To prevent the figs from sinking to the bottom of the pan, don't sugar them. The sugared fruit creates a sort of syrupy Slip'n Slide that funnels the fig halves downward during baking. I put the recipe together as instructed, except for eliminating the 2 tablespoons of sugar tossed with the fruit, and laid the figs on top of the batter without pressing them in. They remained on top with cake puffed gently around them, just as in the recipe photo.

Like any millennial I decided to use 1/3 the amount of sugar in the cake and 1/2 the sugar in the glaze, and per my style I completely overloaded on fruit. I used a ten inch springform pan and arranged the figs in some very pleasing concentric circles. It required about 15 extra min because of the fruit and smaller surface area. So, so good. Making the tamarind paste from scratch is also a treat, if you like the experience of squeezing tangy brown goop (which i do).

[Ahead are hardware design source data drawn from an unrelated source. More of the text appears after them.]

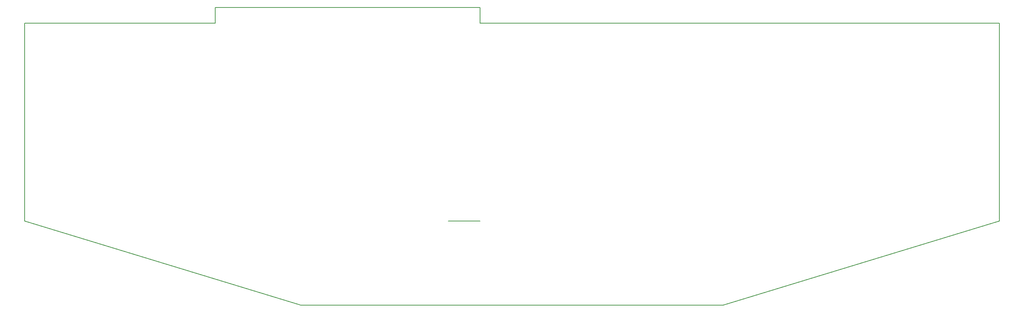
<source format=gm1>
G04 #@! TF.FileFunction,Profile,NP*
%FSLAX46Y46*%
G04 Gerber Fmt 4.6, Leading zero omitted, Abs format (unit mm)*
G04 Created by KiCad (PCBNEW 4.0.5) date Saturday, July 01, 2017 'AMt' 12:52:34 AM*
%MOMM*%
%LPD*%
G01*
G04 APERTURE LIST*
%ADD10C,0.100000*%
%ADD11C,0.150000*%
G04 APERTURE END LIST*
D10*
D11*
X45200000Y2000000D02*
X0Y2000000D01*
X108000000Y5700000D02*
X108000000Y2000000D01*
X45200000Y5700000D02*
X108000000Y5700000D01*
X45200000Y2000000D02*
X45200000Y5700000D01*
X231200000Y-45000000D02*
X231200000Y2000000D01*
X165700000Y-65000000D02*
X231200000Y-45000000D01*
X65500000Y-65000000D02*
X165700000Y-65000000D01*
X100500000Y-45000000D02*
X108000000Y-45000000D01*
X0Y-45000000D02*
X65500000Y-65000000D01*
X0Y2000000D02*
X0Y-45000000D01*
X108000000Y2000000D02*
X231200000Y2000000D01*
M02*

</source>
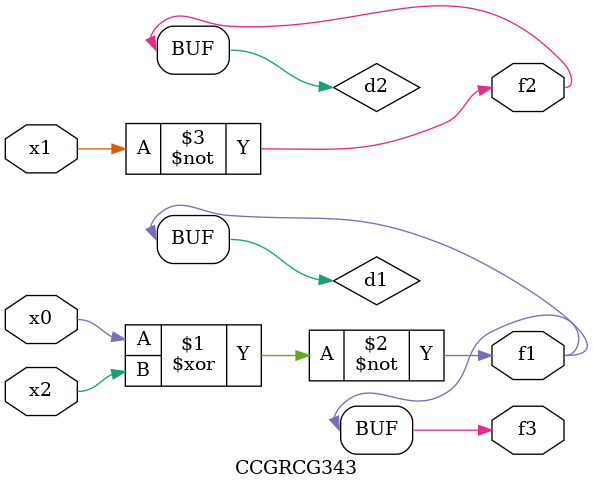
<source format=v>
module CCGRCG343(
	input x0, x1, x2,
	output f1, f2, f3
);

	wire d1, d2, d3;

	xnor (d1, x0, x2);
	nand (d2, x1);
	nor (d3, x1, x2);
	assign f1 = d1;
	assign f2 = d2;
	assign f3 = d1;
endmodule

</source>
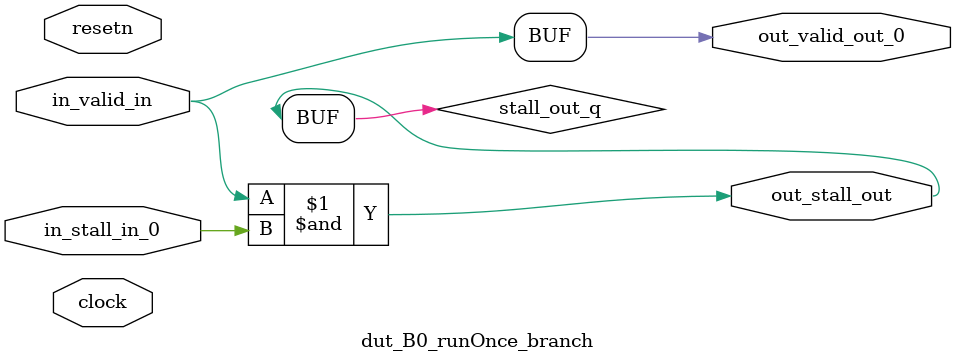
<source format=sv>



(* altera_attribute = "-name AUTO_SHIFT_REGISTER_RECOGNITION OFF; -name MESSAGE_DISABLE 10036; -name MESSAGE_DISABLE 10037; -name MESSAGE_DISABLE 14130; -name MESSAGE_DISABLE 14320; -name MESSAGE_DISABLE 15400; -name MESSAGE_DISABLE 14130; -name MESSAGE_DISABLE 10036; -name MESSAGE_DISABLE 12020; -name MESSAGE_DISABLE 12030; -name MESSAGE_DISABLE 12010; -name MESSAGE_DISABLE 12110; -name MESSAGE_DISABLE 14320; -name MESSAGE_DISABLE 13410; -name MESSAGE_DISABLE 113007; -name MESSAGE_DISABLE 10958" *)
module dut_B0_runOnce_branch (
    input wire [0:0] in_stall_in_0,
    input wire [0:0] in_valid_in,
    output wire [0:0] out_stall_out,
    output wire [0:0] out_valid_out_0,
    input wire clock,
    input wire resetn
    );

    wire [0:0] stall_out_q;


    // stall_out(LOGICAL,6)
    assign stall_out_q = in_valid_in & in_stall_in_0;

    // out_stall_out(GPOUT,4)
    assign out_stall_out = stall_out_q;

    // out_valid_out_0(GPOUT,5)
    assign out_valid_out_0 = in_valid_in;

endmodule

</source>
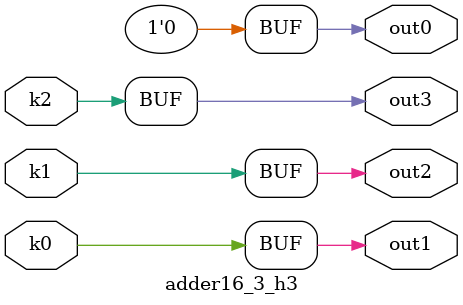
<source format=v>
module adder16_3(pi0, pi1, pi2, pi3, pi4, pi5, pi6, po0, po1, po2, po3);
input pi0, pi1, pi2, pi3, pi4, pi5, pi6;
output po0, po1, po2, po3;
wire k0, k1, k2;
adder16_3_w3 DUT1 (pi0, pi1, pi2, pi3, pi4, pi5, pi6, k0, k1, k2);
adder16_3_h3 DUT2 (k0, k1, k2, po0, po1, po2, po3);
endmodule

module adder16_3_w3(in6, in5, in4, in3, in2, in1, in0, k2, k1, k0);
input in6, in5, in4, in3, in2, in1, in0;
output k2, k1, k0;
assign k0 =   ((in4 ^ in1) & ((((in6 & (in3 | ~in0)) | (in3 & ~in0)) & (in5 | in2)) | (in5 & in2))) | (((~in3 & in0) | (~in6 & (~in3 | in0))) & (~in5 | ~in2) & (~in4 ^ in1)) | (~in5 & ~in2 & (~in4 ^ in1));
assign k1 =   ((in5 ^ in2) & ((in6 & (in3 | ~in0)) | (in3 & ~in0))) | (((~in3 & in0) | (~in6 & (~in3 | in0))) & (~in5 ^ in2));
assign k2 =   in6 ? (~in3 ^ in0) : (in3 ^ in0);
endmodule

module adder16_3_h3(k2, k1, k0, out3, out2, out1, out0);
input k2, k1, k0;
output out3, out2, out1, out0;
assign out0 = 0;
assign out1 = k0;
assign out2 = k1;
assign out3 = k2;
endmodule

</source>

I just made this and it was delicious. Most of my figs sank into the middle of the cake, which I guess is because I put a few extra, but luckily the cake still baked through. At 350 mine was also quite done after 45 minutes, so I would start checking early (as a more experienced baker probably would have anyway). Really loved the flavors!

Easy and delicious. But the taste if the tamarinde is rather subtile, next time I‘ll maximize the glaze.

I too loved the cake - very moist and flavorful. My figs did not sink and looked beautiful when the cake was done in about 35 minutes, not an hour. The glaze required quite a bit of water to make it 'pourable' and is delicious but it pools in the fig cavities and doesn't look attractive. Once I realized this, I brushed it just on the cake and that was better. I'll do that from the beginning next time.

Just made this - exceptional. But I did read comments and adjust recipe accordingly to what I thought I’d like - basically just cut sugar all around: used half that called for in cake, omitted in fig tossing, and used just a quarter of that called for in glaze. The glaze I thought was perfect and wouldn’t think this cake or any component of it sweet at all. Only future modification I’d make (and a very tiny one at that) is cutting almond extract by half for just a slightly subtler almond flavor. All in all fantastic!